Posted by fidest press agency su sabato, 22 ottobre 2016

porta nuova milanoMilano. Il 2017 sarà un anno caratterizzato da estrema volatilità per i viaggi delle aziende dei settori energy, resources & marine, a causa della combinazione di più fattori: l’aumento minimo dei prezzi del petrolio, il rallentamento della crescita sia nelle economie mature sia che in quelle emergenti e l’aumento delle risorse energetiche alternative e rinnovabili. Lo indica il nuovo studio Energy, Resources and Marine Forecast 2017 realizzato da CWT Energy, Resources & Marine, la divisione specializzata nel settore energetico di Carlson Wagonlit Travel. La previsione annuale offre dati completi utili ai responsabili viaggi aziendali per pianificare il budget di spesa per il prossimo anno.«Ci sono turbolenze economiche che avranno un impatto significativo sui viaggi delle aziende del settore energy, respources & marine – sottolinea Raphael Pasdeloup, senior vice president, global program solutions di CWT Energy, Resources & Marine -. Ci si attende una crescita, ma, come mostra lo studio, ci sarà anche una certa volatilità. I travel manager devono capire come queste variabili impatteranno sulla loro gestione del travel, affinché sia sempre efficiente e in linea con gli obiettivi aziendali».
Negli Stati Uniti, i prezzi dei biglietti aerei rimarranno pressoché stabili, anche se per effetto del consolidamento delle compagnie aeree statunitensi si potrà assistere a un aumento su specifiche rotte come Houston (+3,5%). Nelle altre aree del Continente americano l’andamento è atteso in media stabile, ma con una spiccata variabilità legata alle politiche commerciali aggressive dei vettori regionali o all’inflazione (a Rio de Janeiro -8%, Buenos Aires -5,6%, Calgary +2,3%).Sebbene ci si attenda che i pernottamenti alberghieri restino stabili o siano addirittura in calo a livello globale, nel Continente americano si potrebbe assistere ad aumenti contenuti nelle tariffe hotel a causa del consolidamento del settore.
In Cina, le tariffe aeree sono previste in rialzo nel 2017 (Hong Kong +3%, Shanghai +1,2%). Nella restante parte dell’Asia Pacifico i prezzi sono attesi stabili (Kuala Lumpur +0,2%, Jakarta +0,1%, Perth +0,6%) anche per effetto della pressione verso il basso esercitata dai vettori low cost.
In Europa, Medio Oriente e Africa, i prezzi dei voli dovrebbero rimanere stabili o diminuire leggermente (Aberdeen +1%, Antwerp -3,5%), a eccezione di alcuni mercati chiave come Sakhalinsk (Russia + 6,2%), Bassora (Iraq, +5,9%), Dubai +5,4% e Città del Capo +5,1%.Per le destinazioni EMEA fortemente legate al petrolio e al gas, le tariffe alberghiere nel 2017 saranno influenzate dalla crisi in corso nel settore o da un eventuale rimbalzo.

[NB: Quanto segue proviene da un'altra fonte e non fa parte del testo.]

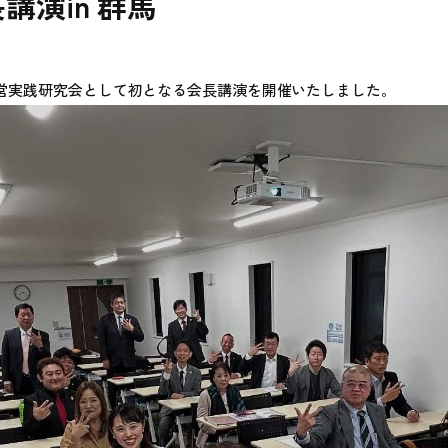
長講演in 群馬
経営実践研究会として初となる会長講演を開催いたしました。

Ci si attende una diminuzione, in particolare, a Dar-el-Salam (Tanzania, -4,6%), Dubai (-4,4%) e Lagos (Nigeria, -4,4%); in rialzo invece le tariffe a Città del Capo (+7,1%), Riad (+4,9%) e Copenaghen (+3,3%). «I travel manager hanno diverse possibilità per migliorare le loro strategie di acquisto nel 2017 – commenta Raphael Pasdeloup -. Una revisione trimestrale della loro spesa aerea potrà aiutarli a negoziare tariffe migliori con i vettori. Inoltre i travel manager potrebbero approfittare al massimo della diminuzione o stabilità delle tariffe alberghiere per negoziare nuovi accordi di lungo termine».